Les résultats obtenus démontrent qu’en conditions hypoxiques, une amélioration de la dépense énergétique est obtenue ainsi qu’une stimulation accrue de l’oxydation des lipides conduisant respectivement à une perte de poids et de la masse grasse. De plus, des effets favorables sur la condition physique et certains paramètres métaboliques sont observés.
Bien que les résultats soient encourageants, les chercheurs restent prudents quant à leur interprétation en raison du faible nombre de participantes et de la durée relativement courte de l’expérimentation.
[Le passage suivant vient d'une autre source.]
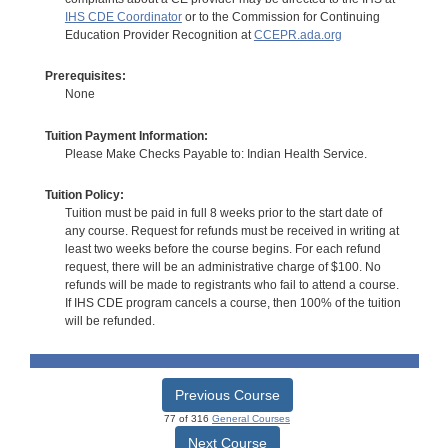
IHS CDE Coordinator
or to the Commission for Continuing
Education Provider Recognition at
CCEPR.ada.org
Prerequisites:
None
Tuition Payment Information:
Please Make Checks Payable to: Indian Health Service.
Tuition Policy:
Tuition must be paid in full 8 weeks prior to the start date of
any course. Request for refunds must be received in writing at
least two weeks before the course begins. For each refund
request, there will be an administrative charge of $100. No
refunds will be made to registrants who fail to attend a course.
If IHS CDE program cancels a course, then 100% of the tuition
will be refunded.
Previous Course
77 of 316
General Courses
Next Course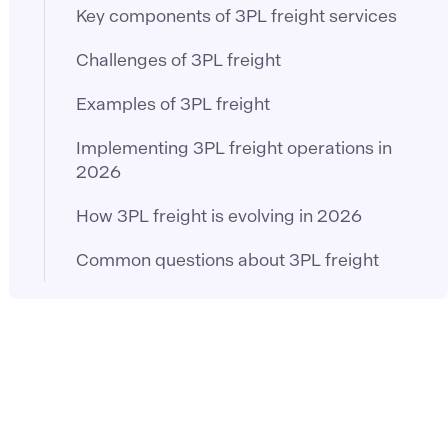
Key components of 3PL freight services
Challenges of 3PL freight
Examples of 3PL freight
Implementing 3PL freight operations in
2026
How 3PL freight is evolving in 2026
Common questions about 3PL freight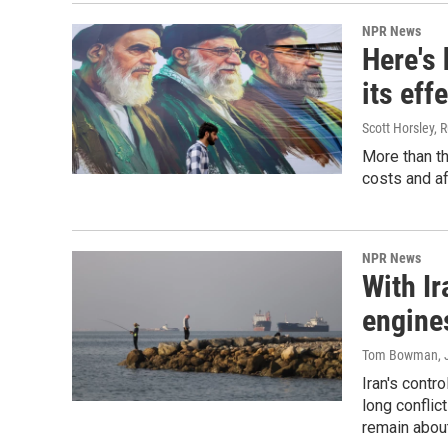
NPR News
Here's
its eff
Scott Horsley, 
More than th
costs and af
NPR News
With Ir
engines
Tom Bowman
,
Iran's contr
long conflict
remain abou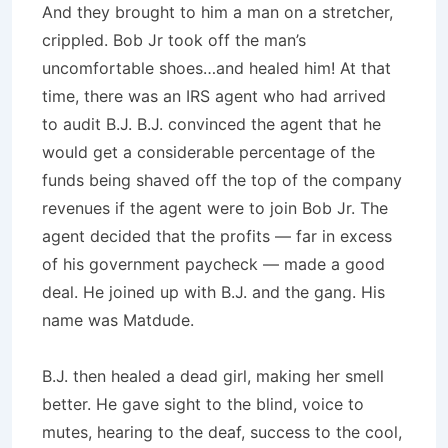
And they brought to him a man on a stretcher,
crippled. Bob Jr took off the man’s
uncomfortable shoes…and healed him! At that
time, there was an IRS agent who had arrived
to audit B.J. B.J. convinced the agent that he
would get a considerable percentage of the
funds being shaved off the top of the company
revenues if the agent were to join Bob Jr. The
agent decided that the profits — far in excess
of his government paycheck — made a good
deal. He joined up with B.J. and the gang. His
name was Matdude.
B.J. then healed a dead girl, making her smell
better. He gave sight to the blind, voice to
mutes, hearing to the deaf, success to the cool,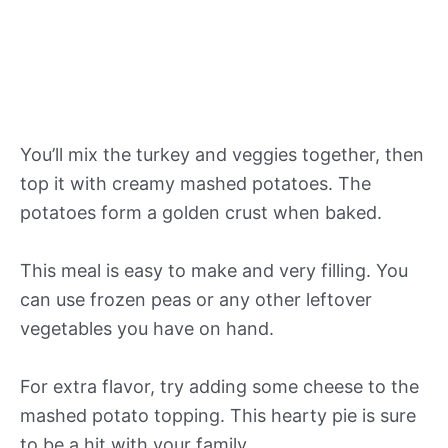
You’ll mix the turkey and veggies together, then
top it with creamy mashed potatoes. The
potatoes form a golden crust when baked.
This meal is easy to make and very filling. You
can use frozen peas or any other leftover
vegetables you have on hand.
For extra flavor, try adding some cheese to the
mashed potato topping. This hearty pie is sure
to be a hit with your family.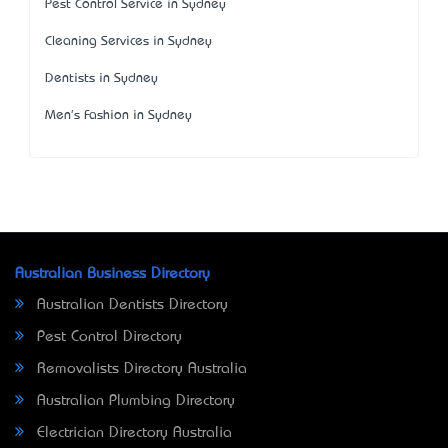
Pest Control Service in Sydney
Cleaning Services in Sydney
Dentists in Sydney
Men's Fashion in Sydney
Australian Business Directory
Australian Dentists Directory
Pest Control Directory
Removalists Directory Australia
Australian Plumbing Directory
Electrician Directory Australia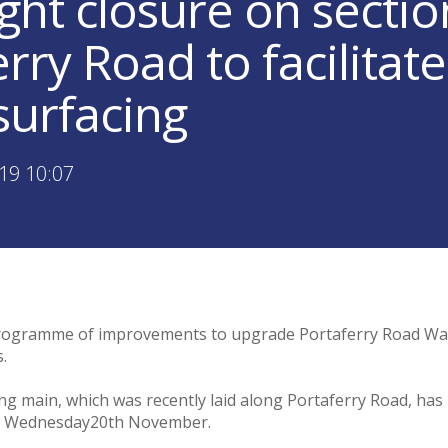
ght closure on sectio
rry Road to facilitat
surfacing
19 10:07
 programme of improvements to upgrade Portaferry Road Wa
.
 main, which was recently laid along Portaferry Road, has
 on Wednesday20th November.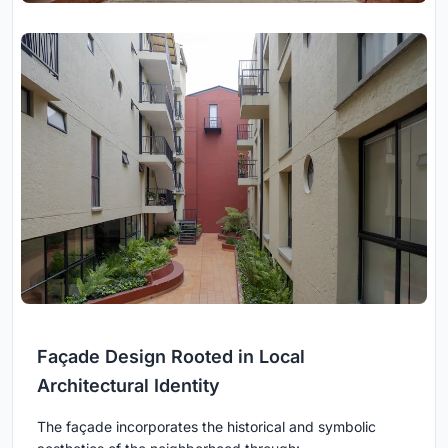
Façade Design Rooted in Local
Architectural Identity
The façade incorporates the historical and symbolic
De plus, ils reconnaissent que l’apport alimentaire et l’activité quotidienne des participantes durant l’étude n’ont pas été étudiés et peuvent par conséquent constituer un biais à l’étude.
Ainsi cette étude met en évidence que la pratique du Pilates en hypoxie modérée pourrait constituer une stratégie d’exercice efficace pour la prévention et le traitement de l’obésité, en améliorant les fonctions endothéliales et celles du flux sanguin.
L’ensemble de ces différentes études scientifiques montre donc l’influence positive de la pratique du Pilates chez les personnes en surpoids ou en obésité. L’intégration du Pilates dans une prise en charge globale (associant activité physique, alimentation et suivi médical) se présente donc comme une plus value pour améliorer la santé et la qualité de vie de ces personnes.
– Etude OFEO, Ligue contre l’Obésité, 2024. https://liguecontrelobesite.org/actualite/lutte-contre-lobesite-la-ligue-nationale-contre-lobesite-devoile-une-nouvelle-etude-epidemiologique-ofeo/
– Pilates for Overweight or Obesity: A Meta-Analysis. Y. Wang, Z. Chen, Z. Wu, X. Ye, X. Xu. Frontiers in Physiology (2021), vol 12. doi:10.3389/fphys.2021.643455.
– Investigating the effects of Pilates on body composition, posture, and psychosocial parameters in women with and without obesity: A randomized controlled study. S. A. Kabasakal, B. Delice J Phys Act Health (2025) (2025) 22(12):1557-1567.
– Hypoxic Pilates Intervention for Obesity: A Randomized Controlled Trial. K. Jung, J. Kim , H.-Y. Park, W.-S. Jung, K. Lim. Int J Environ Res Public Health. 2020 Sep 30;17(19):7186.